Wednesday, 10 January 2018

Permission for penal action granted against 196 companies (2014-15 fiscal)

By Aashi Sehrawat


Ministry of Corporate Affairs has given consent for penal action against 196 companies for failing to comply with CSR Norms (under the Companies Act) in 2014-15 fiscal, according to Union Minister P P Chaudhary.
Corporate Social Responsibility (CSR) is a form of corporate self-regulation integrated into a business model. CSR policy functions as a self-regulatory mechanism whereby a business monitors and ensures its active compliance with the spirit of the law, ethical standards and national or international norms.
Under the Companies Act, 2013, certain class of profitable entities are required to shell out at least two per cent of their three-year annual average net profit towards Corporate Social Responsibility (CSR) activities.
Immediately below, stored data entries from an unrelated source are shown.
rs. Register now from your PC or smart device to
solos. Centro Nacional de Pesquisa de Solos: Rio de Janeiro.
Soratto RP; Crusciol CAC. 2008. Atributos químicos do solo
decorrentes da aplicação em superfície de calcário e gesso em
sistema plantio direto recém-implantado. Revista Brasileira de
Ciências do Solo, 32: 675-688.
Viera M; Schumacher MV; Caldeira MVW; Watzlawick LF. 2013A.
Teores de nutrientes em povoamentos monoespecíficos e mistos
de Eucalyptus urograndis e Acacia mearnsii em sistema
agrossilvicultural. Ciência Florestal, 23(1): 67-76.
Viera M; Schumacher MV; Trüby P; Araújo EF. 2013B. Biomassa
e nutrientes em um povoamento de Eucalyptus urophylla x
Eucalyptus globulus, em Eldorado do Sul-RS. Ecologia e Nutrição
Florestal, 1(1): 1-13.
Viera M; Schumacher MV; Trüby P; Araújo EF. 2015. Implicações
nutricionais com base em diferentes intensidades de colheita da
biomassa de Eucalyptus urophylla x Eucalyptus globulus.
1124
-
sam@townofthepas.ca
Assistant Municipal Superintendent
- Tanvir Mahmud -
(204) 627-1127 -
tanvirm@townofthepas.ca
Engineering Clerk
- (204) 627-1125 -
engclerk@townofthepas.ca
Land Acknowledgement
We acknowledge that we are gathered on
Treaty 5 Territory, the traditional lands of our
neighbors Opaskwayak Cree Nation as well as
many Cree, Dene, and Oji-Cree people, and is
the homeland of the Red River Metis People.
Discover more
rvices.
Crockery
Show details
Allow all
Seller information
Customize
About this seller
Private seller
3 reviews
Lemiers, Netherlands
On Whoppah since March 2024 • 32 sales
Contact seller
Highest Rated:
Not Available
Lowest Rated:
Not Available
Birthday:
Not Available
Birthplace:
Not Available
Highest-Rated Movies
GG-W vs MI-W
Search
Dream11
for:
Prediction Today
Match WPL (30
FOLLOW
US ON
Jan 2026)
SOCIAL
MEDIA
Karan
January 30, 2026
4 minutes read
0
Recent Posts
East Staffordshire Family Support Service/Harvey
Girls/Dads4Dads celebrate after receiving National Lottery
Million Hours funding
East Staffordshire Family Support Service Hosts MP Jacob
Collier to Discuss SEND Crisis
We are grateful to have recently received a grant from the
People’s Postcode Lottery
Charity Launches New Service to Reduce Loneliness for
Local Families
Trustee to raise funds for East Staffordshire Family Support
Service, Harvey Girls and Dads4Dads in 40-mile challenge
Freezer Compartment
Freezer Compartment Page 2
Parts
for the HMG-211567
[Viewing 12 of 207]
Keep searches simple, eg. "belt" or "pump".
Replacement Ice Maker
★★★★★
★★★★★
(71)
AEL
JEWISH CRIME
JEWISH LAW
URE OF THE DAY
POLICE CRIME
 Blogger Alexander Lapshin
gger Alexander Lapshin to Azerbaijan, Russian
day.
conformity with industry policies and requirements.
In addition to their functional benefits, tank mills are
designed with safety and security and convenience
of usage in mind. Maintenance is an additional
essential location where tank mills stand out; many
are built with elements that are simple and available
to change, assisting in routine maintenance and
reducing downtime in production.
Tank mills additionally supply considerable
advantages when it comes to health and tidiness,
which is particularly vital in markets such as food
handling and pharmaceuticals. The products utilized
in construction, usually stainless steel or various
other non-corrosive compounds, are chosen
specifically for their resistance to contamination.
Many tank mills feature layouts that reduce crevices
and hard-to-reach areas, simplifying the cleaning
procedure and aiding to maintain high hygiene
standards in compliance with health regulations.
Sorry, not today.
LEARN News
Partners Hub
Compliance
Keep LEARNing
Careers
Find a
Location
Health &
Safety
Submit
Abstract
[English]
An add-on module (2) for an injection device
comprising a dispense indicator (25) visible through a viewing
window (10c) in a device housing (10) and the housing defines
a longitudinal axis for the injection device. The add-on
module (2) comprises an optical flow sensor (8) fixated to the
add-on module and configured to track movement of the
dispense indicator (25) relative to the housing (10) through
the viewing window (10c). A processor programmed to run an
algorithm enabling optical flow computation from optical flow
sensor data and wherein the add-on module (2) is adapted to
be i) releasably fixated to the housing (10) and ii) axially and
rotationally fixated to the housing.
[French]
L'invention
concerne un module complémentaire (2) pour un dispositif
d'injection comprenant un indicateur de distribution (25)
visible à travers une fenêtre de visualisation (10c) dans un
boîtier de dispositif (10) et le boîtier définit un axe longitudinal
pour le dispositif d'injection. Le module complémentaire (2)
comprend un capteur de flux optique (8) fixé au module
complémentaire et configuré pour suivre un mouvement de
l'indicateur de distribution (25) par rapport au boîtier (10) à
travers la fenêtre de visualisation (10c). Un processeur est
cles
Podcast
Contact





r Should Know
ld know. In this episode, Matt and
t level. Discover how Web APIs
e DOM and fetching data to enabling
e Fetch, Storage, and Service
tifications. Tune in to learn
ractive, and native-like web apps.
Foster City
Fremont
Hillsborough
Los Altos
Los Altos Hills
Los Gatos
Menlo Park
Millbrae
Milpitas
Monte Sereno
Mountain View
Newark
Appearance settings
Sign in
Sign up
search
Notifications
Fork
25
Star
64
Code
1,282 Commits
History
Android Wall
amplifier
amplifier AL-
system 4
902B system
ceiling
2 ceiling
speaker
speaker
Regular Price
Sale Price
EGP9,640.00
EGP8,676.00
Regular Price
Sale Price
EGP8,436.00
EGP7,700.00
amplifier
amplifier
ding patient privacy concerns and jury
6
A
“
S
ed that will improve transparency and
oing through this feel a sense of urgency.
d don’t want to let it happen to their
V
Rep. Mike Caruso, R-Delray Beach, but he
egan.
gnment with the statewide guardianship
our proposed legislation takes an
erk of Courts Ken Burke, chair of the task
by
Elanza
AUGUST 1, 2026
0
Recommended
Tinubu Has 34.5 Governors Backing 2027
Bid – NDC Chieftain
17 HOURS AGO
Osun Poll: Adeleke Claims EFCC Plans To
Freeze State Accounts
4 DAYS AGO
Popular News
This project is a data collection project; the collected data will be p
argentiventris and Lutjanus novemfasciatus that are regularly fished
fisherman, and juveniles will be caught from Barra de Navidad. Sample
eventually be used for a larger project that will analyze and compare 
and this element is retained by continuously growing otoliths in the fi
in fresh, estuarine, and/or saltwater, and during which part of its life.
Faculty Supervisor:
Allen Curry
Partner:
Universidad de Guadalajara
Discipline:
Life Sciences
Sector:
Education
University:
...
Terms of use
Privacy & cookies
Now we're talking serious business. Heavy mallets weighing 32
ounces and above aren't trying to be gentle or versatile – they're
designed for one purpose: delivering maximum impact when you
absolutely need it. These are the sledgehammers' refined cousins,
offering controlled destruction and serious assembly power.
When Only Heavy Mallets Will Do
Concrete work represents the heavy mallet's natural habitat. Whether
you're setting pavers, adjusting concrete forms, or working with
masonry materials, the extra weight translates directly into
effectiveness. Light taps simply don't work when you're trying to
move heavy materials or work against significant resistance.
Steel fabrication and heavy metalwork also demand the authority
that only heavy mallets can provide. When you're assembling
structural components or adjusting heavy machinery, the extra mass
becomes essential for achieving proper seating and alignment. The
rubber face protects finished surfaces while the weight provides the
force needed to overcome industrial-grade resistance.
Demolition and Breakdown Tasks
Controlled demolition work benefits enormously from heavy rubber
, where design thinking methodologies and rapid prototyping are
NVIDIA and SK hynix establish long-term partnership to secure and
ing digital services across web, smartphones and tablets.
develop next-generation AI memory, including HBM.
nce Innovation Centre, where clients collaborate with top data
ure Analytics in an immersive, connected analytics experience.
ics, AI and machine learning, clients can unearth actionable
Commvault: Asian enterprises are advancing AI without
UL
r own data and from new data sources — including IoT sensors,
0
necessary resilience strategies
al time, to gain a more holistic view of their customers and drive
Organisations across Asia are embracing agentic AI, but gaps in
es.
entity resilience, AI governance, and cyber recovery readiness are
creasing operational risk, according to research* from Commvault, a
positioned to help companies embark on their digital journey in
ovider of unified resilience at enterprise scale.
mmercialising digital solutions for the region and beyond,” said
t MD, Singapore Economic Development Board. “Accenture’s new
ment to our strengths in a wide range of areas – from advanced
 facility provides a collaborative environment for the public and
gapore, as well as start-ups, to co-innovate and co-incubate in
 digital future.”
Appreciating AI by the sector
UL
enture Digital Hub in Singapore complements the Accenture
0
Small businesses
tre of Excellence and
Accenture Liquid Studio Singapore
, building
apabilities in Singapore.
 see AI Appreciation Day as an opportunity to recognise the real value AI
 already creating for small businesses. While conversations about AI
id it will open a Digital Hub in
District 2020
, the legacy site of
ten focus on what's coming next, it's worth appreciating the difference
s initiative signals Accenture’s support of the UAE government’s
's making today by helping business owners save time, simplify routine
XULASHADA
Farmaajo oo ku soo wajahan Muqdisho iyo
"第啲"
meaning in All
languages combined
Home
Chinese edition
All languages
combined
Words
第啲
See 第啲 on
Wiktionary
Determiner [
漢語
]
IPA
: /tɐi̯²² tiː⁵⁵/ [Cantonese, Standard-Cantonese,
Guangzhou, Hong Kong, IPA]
If the company fails to do so, then its board has to provide specific reasons for the same.
Minister of State of Corporate Affairs, P P Chaudhary, said in Rajya Sabha that till date, the ministry has accorded permission for penal action against 196 companies for the year 2014-15. He also added that the number of companies required to make CSR expenditure and who failed to spend any amount for the purpose for 2014-15 and 2015-16 are 8,924 and 10,547 respectively. Action has been initiated against as many as 83 companies in the first nine months of the ongoing financial year for not resolving investors' grievances, the minister says separately.
Besides, market regulator SEBI has also taken action against such companies.
The latest amendments to the Companies Act, approved by Parliament, would also help in ensuring a more strict regulatory framework.